Taco Bell says it will make all its packaging recyclable, compostable, or reusable by 2025
You may not think of the provider of a late-night greasy fix as the most environmentally sound company, but Taco Bell has already made a few moves toward cleaning up its footprint: recyclable cold cups and lids? They began rolling out in 2018. Vegetarian options? They were always there, though a 2019 menu highlighted those bean-based meals. Paper bags instead of plastic? Customers have been bringing home their tacos that way for years. And next up for Taco Bell: a pledge to make all its packaging recyclable, compostable, or reusable by 2025.
As part of its 2020 commitments, Taco Bell says it will convert all consumer-facing packaging—that’s anything the customer comes into contact with when they order food, like the wraps around tacos or the physical box that holds the $5 Cravings Box items—to be either reusable, recyclable, or compostable at all locations across the globe within the next five years.
The company will install recycling and composting bins in restaurants where local infrastructure permits (not every municipality supports those waste streams), and the new packaging materials will also be free of PFAS, phthalates, and BPA—chemicals abundant in food packaging that have been associated with negative health effects like cancer, thyroid disease, and low birth weight.
Missy Schaaphok, Taco Bell’s global nutrition and sustainability manager, says the brand is still figuring out exactly what that new packaging will be. “We want to ensure that convenience and functionality are very top of mind when it comes to our packaging,” she says. “Sure, the look and feel might change—especially if we move away from black plastic, for example, with our power bowls, to something else that might be fiber based. That will be a dramatic change, but we want to ensure that the . . . customers have the same experience, but with the sustainability aspects in mind.”
Schaaphok wouldn’t disclose how much waste current Taco Bell packaging accounts for, or quantify specifically how much waste the commitment will reduce, but she says there’s a lot of internal conversations happening around those topics. “We are working with our suppliers and franchisees on our entire global system to understand what we’re implementing, where we want to benchmark, and then how we can properly track our progress and make those impacts every year,” she says.
Taco Bell will address its packaging issues in the order of the proverbial three R’s: reduce, by consolidating or eliminating packaging elements; reuse, by offering, for example, food baskets at dine-in only locations; and recycle, where the compostable and recyclable elements come in. “That’s going to be a big, big focus for us,” Schaaphok says, “so that we can ensure that all of our packaging will either be recyclable or compostable rather than ending up in the landfill.” What type of compostables, specifically, will depend on what will be accepted across the board. “We have 7,000 restaurants across the U.S.,” she says. “We want to make sure that we have the most likelihood that it will be composted.”

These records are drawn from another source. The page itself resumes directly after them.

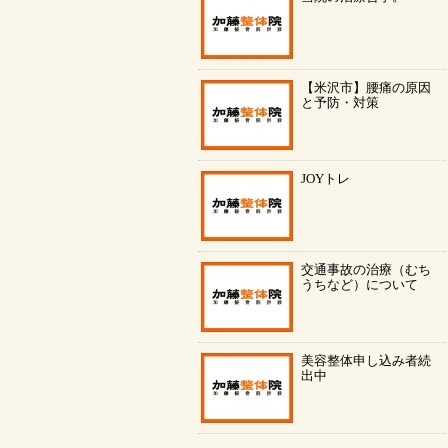
【米沢市】腰痛の原因
と予防・対策
JOYトレ
交通事故の治療（むち
うちなど）について
美容整体申し込み者続
出中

Some Taco Bell packaging already fits the bill, though some of its sustainable claims make it clear that the company is giving itself a lot of semantic leeway in hitting its goal: Schaaphok notes the Mini Skillet Bowl is deemed “reusable” since it’s microwave safe, and the company’s website suggests you wash them and use it “as storage for knickknacks.” How many items will be theoretically “resuable” like this by 2025? What it will do with the plastic hot sauce packets also remains an open question.
The company is already working on providing compostable or paper straws in places that legally require them. A big hurdle, then, will concern communication. The company will develop training materials for its employees so they can help customers properly dispose of the packaging in Taco Bell locations, and include communication on the packaging so that customers who take away orders will know what to do with it.

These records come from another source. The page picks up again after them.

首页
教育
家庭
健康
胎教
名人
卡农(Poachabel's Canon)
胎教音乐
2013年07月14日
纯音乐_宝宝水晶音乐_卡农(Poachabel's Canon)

There’s still a lot Taco Bell has to figure out—a specific team will be focused on working with packaging suppliers to rethink packaging with a focus on sustainability, functionality, and communication—but Schaaphok is confident it can meet its 2025 goal. “A good portion of our packaging today is already recyclable or compostable, so we’re going to be focusing on the elements that aren’t,” she adds, and regional testing for those packing elements will happen throughout this year.
To complement its waste goals, the company also says it’s working to be the number-one quick-service restaurant for vegetarians in the U.S., even as McDonald’s and Burger King add more plant-based options. It was the first and is still the only quick-service restaurant to offer American Vegetarian Association-certified food options with its vegetarian bean proteins and customizable menu (a tip for vegans: making your order “fresco style” subs pico de gallo in place of mayo-based sauces, cheeses, and sour cream).
“Now what we’re focusing on is really making it easier for customers to access vegetarian, so you can expect more from us there, whether it’s more vegetarian ingredients or how people can access or order [vegetarian],” says Schaaphok. “More of those details are still yet to come, but . . . basically, we’re going to make ordering vegetarian easier for Taco Bell, and do it in a uniquely Taco Bell way.”